EMBARANMEDIA.COM, FAKFAK – Proses mediasi antara Bakal Pasangan Calon (Bapaslon) perseorangan Bupati dan Wakil Bupati Kabupaten Fakfak, Said Hindom-Rico Thie, yang digelar di Kantor Bawaslu Kabupaten Fakfak, resmi berakhir pada Sabtu, 10 Agustus 2024.
Pantauan media ini menunjukkan bahwa mediasi berlangsung dari pukul 10:43 WIT hingga 14:32 WIT. Meski begitu, proses tersebut tidak menghasilkan kesepakatan. Baik pihak pemohon, Bapaslon Sarifa, maupun pihak termohon KPU Fakfak, tetap berpegang pada posisi masing-masing.
Hal ini diungkapkan oleh Ketua Bawaslu Fakfak, Arifin Takamokan, melalui pesan WhatsApp.
“Hasil mediasi menunjukkan bahwa pihak pemohon tetap pada pokok-pokok permohonannya, sementara pihak termohon tetap pada keputusan yang telah dikeluarkan sebelumnya. Akibatnya, musyawarah tertutup tidak menghasilkan kesepakatan,” jelas Arifin.
Menghadapi situasi ini, Arifin menyatakan bahwa langkah selanjutnya adalah melanjutkan proses ke musyawarah terbuka atau sidang adjudikasi.

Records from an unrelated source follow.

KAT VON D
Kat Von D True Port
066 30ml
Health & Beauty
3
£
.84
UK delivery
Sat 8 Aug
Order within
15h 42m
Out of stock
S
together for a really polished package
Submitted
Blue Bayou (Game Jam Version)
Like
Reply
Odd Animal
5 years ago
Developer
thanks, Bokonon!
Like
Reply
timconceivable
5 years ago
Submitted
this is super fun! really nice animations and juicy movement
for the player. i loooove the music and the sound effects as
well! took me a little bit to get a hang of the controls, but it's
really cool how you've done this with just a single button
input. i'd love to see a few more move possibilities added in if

Sidang adjudikasi dijadwalkan akan berlangsung pada hari Senin, 12 Agustus 2024, di ruang sidang Bawaslu Fakfak.
Di tempat yang sama, Josan Massa, Divisi Teknis Penyelenggara Pemilu KPU Fakfak, mengonfirmasi bahwa mediasi memang tidak mencapai kesepakatan dan proses akan berlanjut ke adjudikasi.
“Proses mediasi berjalan dengan aman dan lancar. Kami juga mengapresiasi kehadiran aparat kepolisian yang hadir secara non-formal untuk menjaga keamanan di lokasi,” tutup Josan.